Lauren’s research showed some people are switching between 36 platforms a day (!!!!). Take digital wellbeing into account to avoid digital fatigue and wasted time.
3. Design thinking
Building on point two, you can tailor your problem solving by emphasising user experience through design thinking: a non-linear iterative process of considering what they’re thinking, feeling, saying and doing.
At Lockton, when building out their employer brand, they found that the social elements of the talent offering was a major appeal to new talent. From here, they updated their website and job descriptions and used socials (Instagram and LinkedIn) to produce content to capture what it really felt like to work for Lockton. This was done through the apprentices’ view, who were given free rein to capture a day in the life of working for Lockton.
4. Personalisation
Colleagues want increased amenability to their specific team focus and routines. Some of our attendees even talked about how they had used AI chatbots to further support onboarding to enable this personalisation.
Practically speaking, their strategy wasn’t just targeting early careers, as Lauren discussed the advanced persona building that defined Lockton’s internal communications. They adapted their communications between employees and managers, as well as between early career and established career.
In doing so, they were able to provide more specific ROI on their activation because of the specificity of each segments’ need as well as creating a more holistic picture of what working there meant.
4. Alignment
This increased focus on how employees relate to their personal and professional goals opens the door to increased alignment to business strategy. Implicitly, day-to-day activities can be drawn to the wider achievements of the business, giving recognition and clear purpose.
Onboarding is everything
1 in 3 new joiners leave within the first 90 days. More than this, 70% decide if a job is right for them within the first month and 29% decide if a job is right for them within the first week.
How you onboard is essential when communicating your values, culture, and how to embody the company culture effectively.
Again, personalisation made a huge difference; new starters received an email with the CPO CC’d in so they can reply to everybody and personally welcome new joiners to the team. Hybrid training was a no go and scheduling start days and training should always occur when everyone is in the office. It also meant regularly scheduled Coffee Connects: 1 to 1 meetings with other employees from across the business.

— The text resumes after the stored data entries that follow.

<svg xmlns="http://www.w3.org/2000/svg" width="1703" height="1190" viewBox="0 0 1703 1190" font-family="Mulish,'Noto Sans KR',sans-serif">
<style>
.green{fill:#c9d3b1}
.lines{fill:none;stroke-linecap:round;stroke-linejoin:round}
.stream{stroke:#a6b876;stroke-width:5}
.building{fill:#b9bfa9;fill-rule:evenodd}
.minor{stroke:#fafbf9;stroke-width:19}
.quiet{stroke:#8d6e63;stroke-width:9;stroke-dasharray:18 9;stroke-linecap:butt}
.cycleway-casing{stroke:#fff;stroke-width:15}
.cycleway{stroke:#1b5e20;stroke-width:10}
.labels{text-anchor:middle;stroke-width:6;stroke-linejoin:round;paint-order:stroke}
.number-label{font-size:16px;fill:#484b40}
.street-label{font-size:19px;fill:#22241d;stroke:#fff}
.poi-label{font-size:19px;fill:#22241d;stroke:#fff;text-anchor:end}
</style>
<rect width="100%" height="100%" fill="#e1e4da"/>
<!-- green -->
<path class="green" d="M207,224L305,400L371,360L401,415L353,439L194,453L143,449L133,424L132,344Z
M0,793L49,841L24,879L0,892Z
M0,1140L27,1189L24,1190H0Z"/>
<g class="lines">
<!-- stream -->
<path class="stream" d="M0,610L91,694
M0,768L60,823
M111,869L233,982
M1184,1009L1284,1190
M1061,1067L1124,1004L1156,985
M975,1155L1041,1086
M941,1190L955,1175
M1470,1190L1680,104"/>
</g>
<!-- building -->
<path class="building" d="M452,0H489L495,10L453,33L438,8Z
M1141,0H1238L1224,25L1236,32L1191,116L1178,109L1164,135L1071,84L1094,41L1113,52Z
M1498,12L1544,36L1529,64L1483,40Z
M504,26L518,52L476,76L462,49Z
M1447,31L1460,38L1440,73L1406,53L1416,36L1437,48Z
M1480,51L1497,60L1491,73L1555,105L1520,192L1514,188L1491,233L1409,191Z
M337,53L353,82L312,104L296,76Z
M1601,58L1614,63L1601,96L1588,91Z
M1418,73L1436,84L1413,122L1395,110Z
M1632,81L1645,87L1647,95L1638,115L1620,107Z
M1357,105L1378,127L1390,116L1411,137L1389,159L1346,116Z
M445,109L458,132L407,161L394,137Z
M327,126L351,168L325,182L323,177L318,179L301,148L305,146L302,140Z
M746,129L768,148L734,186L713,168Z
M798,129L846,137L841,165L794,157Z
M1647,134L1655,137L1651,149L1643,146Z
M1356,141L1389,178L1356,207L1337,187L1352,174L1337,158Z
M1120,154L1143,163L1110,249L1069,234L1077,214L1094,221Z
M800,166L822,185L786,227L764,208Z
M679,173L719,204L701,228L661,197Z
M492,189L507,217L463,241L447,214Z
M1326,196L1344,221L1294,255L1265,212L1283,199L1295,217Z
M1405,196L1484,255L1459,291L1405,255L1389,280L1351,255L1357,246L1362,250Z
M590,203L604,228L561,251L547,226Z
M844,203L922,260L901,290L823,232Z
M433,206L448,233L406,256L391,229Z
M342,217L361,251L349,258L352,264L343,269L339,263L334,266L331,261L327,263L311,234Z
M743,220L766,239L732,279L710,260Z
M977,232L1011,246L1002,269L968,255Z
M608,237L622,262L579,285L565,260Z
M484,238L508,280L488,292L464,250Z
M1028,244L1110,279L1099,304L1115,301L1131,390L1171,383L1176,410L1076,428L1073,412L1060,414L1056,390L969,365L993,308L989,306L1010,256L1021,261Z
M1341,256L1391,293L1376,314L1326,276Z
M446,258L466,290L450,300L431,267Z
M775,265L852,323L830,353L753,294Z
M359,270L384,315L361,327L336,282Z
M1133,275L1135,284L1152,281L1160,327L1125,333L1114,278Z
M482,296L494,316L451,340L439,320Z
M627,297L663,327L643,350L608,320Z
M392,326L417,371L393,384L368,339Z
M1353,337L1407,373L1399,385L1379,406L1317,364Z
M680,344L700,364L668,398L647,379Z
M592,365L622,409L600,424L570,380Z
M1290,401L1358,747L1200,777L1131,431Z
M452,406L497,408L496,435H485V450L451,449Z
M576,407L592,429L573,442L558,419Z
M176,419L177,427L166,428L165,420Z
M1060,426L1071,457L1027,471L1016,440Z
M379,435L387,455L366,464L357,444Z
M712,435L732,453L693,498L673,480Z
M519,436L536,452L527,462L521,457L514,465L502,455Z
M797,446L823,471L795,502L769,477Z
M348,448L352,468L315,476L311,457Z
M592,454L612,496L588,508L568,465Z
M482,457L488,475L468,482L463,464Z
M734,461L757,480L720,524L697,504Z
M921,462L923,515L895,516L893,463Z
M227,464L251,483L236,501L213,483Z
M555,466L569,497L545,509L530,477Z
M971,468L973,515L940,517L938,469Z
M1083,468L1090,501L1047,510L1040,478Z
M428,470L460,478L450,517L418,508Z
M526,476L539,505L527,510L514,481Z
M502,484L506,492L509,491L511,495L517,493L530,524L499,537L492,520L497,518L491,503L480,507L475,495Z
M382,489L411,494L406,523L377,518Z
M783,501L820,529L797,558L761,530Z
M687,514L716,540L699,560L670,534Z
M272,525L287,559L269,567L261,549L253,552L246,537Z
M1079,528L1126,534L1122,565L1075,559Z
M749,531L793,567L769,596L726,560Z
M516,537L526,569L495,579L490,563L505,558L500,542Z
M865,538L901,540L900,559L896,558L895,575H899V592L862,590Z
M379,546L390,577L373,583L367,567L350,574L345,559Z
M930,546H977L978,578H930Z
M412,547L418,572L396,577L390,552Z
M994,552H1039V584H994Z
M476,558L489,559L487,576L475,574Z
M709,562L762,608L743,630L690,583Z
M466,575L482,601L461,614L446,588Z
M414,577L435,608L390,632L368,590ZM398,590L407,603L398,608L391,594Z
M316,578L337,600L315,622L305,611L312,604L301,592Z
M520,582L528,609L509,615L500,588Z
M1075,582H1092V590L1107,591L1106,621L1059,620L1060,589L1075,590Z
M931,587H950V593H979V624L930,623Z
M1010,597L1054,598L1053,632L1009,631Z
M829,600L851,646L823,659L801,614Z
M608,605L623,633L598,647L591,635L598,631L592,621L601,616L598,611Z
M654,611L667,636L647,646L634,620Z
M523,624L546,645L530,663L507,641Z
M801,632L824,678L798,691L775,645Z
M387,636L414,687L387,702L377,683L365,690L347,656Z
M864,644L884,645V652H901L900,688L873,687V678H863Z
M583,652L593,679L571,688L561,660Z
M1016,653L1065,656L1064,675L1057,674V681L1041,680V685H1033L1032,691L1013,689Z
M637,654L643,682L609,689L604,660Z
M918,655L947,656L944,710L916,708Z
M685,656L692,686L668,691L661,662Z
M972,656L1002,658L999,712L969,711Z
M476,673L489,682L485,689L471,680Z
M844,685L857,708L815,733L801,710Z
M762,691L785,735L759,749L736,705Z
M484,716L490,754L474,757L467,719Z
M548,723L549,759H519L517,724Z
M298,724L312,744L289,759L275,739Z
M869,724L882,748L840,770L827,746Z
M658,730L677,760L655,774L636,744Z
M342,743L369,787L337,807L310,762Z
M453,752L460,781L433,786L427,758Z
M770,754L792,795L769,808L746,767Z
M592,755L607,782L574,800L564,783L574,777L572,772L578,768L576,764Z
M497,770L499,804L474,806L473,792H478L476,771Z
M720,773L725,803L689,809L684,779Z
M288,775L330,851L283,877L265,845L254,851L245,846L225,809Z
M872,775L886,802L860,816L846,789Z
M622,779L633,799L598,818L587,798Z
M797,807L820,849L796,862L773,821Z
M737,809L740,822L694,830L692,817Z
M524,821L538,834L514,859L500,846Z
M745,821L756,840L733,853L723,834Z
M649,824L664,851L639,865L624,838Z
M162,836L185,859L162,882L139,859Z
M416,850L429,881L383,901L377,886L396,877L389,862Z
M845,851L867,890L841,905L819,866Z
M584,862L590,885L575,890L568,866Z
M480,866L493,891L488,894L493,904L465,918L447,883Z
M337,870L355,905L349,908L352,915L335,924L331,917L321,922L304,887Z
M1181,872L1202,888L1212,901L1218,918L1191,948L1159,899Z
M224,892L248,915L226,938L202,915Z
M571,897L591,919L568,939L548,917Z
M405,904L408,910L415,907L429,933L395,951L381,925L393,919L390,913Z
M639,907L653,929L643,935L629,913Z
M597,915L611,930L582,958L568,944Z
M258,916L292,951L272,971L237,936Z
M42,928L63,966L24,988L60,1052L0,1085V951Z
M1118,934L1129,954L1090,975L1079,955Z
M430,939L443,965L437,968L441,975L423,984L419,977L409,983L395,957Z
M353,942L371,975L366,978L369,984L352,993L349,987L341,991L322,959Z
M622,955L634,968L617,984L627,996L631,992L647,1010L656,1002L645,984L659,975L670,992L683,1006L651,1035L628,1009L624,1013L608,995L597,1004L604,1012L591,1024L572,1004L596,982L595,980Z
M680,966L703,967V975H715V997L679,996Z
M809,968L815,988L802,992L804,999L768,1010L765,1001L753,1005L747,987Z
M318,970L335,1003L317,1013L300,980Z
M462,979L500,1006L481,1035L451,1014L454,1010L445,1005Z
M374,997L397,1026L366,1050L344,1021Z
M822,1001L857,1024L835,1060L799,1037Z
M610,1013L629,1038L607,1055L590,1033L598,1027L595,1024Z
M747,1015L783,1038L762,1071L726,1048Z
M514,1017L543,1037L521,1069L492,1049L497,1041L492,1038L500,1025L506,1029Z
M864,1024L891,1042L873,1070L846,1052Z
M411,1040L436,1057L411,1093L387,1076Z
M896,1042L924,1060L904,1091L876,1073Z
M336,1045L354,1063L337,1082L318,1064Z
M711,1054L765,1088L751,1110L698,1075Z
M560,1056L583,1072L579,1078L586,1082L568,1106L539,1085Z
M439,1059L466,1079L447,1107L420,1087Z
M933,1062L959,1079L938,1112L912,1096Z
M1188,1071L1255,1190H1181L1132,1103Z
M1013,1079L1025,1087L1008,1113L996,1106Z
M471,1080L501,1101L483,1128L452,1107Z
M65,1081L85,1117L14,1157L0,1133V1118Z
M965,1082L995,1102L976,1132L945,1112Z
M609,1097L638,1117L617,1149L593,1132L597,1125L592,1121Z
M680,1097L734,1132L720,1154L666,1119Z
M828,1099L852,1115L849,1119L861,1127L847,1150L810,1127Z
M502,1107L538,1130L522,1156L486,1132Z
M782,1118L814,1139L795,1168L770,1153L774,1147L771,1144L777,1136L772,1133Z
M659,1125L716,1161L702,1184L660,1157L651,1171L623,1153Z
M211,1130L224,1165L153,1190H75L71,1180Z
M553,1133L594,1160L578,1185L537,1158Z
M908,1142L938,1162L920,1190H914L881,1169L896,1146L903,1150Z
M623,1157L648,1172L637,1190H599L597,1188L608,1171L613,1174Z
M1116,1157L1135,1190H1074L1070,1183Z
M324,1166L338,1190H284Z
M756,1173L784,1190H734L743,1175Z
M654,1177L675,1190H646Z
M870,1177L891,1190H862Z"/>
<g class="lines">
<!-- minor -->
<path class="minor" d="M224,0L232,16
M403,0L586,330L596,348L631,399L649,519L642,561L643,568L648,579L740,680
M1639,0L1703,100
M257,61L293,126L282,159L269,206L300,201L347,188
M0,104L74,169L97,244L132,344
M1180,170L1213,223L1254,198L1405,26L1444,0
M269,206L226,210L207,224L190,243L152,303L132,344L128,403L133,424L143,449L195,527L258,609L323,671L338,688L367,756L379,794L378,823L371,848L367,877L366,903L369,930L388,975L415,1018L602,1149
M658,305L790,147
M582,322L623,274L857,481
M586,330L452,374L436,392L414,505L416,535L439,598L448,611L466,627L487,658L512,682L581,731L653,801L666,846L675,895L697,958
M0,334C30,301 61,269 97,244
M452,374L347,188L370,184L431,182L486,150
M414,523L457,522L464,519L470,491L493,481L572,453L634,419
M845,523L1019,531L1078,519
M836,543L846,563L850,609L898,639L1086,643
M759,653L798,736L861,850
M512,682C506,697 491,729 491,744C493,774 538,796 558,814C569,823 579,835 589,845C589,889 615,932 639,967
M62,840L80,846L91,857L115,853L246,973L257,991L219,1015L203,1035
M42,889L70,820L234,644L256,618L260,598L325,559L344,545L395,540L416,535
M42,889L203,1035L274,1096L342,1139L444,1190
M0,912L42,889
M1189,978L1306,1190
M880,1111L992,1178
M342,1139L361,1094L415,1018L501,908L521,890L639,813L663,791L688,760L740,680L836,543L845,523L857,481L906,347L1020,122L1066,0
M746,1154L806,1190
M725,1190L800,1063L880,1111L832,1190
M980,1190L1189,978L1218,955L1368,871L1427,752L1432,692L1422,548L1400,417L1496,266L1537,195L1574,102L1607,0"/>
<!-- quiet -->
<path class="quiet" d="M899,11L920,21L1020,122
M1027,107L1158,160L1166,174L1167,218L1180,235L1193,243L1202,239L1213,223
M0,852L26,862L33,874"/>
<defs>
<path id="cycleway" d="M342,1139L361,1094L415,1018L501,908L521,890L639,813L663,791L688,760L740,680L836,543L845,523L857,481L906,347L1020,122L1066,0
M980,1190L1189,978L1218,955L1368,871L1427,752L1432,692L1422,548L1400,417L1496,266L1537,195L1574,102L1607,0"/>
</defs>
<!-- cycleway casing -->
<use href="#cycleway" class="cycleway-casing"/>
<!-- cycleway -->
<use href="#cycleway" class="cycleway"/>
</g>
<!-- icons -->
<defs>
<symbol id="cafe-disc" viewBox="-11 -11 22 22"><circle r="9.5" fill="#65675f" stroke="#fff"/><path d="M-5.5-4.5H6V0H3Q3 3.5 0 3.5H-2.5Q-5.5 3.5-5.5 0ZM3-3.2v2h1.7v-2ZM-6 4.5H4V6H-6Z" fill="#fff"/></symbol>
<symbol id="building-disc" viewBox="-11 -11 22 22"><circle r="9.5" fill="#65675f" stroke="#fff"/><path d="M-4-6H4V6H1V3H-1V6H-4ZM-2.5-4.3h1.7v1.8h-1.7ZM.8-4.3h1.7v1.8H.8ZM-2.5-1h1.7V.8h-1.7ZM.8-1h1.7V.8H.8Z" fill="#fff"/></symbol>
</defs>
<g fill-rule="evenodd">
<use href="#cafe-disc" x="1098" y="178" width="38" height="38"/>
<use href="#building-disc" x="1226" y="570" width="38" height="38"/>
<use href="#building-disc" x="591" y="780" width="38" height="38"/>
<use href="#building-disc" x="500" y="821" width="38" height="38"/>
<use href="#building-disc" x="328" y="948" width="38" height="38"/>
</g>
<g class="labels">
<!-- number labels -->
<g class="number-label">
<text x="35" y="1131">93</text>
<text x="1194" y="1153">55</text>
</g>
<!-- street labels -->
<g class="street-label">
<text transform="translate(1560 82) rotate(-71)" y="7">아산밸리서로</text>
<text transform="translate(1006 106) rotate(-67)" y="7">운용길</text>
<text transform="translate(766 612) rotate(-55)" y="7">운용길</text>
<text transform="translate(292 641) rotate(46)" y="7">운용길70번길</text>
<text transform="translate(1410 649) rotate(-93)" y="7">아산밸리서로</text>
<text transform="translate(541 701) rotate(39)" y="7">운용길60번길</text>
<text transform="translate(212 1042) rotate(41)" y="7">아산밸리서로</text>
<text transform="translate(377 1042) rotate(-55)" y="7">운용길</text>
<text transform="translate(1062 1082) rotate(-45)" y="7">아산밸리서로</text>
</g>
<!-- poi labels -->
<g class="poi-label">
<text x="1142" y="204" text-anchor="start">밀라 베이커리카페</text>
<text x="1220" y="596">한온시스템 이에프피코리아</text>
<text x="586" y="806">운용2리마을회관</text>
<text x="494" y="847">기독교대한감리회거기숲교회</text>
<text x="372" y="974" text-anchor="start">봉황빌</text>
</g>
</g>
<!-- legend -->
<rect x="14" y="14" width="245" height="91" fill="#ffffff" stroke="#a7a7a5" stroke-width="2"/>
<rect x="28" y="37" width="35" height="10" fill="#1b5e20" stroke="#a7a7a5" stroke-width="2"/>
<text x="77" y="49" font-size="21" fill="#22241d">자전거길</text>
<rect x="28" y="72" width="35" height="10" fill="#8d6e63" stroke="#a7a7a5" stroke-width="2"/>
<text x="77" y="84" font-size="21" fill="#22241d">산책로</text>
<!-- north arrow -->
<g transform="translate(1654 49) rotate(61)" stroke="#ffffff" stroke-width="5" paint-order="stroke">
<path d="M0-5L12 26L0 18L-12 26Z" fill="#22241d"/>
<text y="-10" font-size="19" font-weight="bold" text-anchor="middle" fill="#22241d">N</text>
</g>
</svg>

The Three T’s of communication
Comms is the glue that uplifts the employee experience, and at Lockton this meant adhering to the Three Ts:
Timing – pick the moments to communicate avoiding holidays and busy times, maintain a regular drumbeat
Tone – keep it human, authentic, consistent with your external brand TOV, culturally aligned, segmented and personalised (e.g. different tone for early careers)
Trust – Right message coming from the right source (e.g. should this be from the CEO?), consistency across channels.
Key takeaways
Lauren rounded up her presentation by reminding us:
- EX drives business, employee, and client success. It’s a strategic lever with a tangible impact and should be simpatico with client experience.
- Design thinking was the most direct way to create communications with empathy and simplicity. Your colleagues know how their job works and want that experience reflected in how company values are articulated.
- Comms have all the power to shape colleague perceptions and with measurable impact.
It was another wonderful 106Communications breakfast with engaged compelling conversation and a focused, impact-oriented group. We can’t wait for the next one!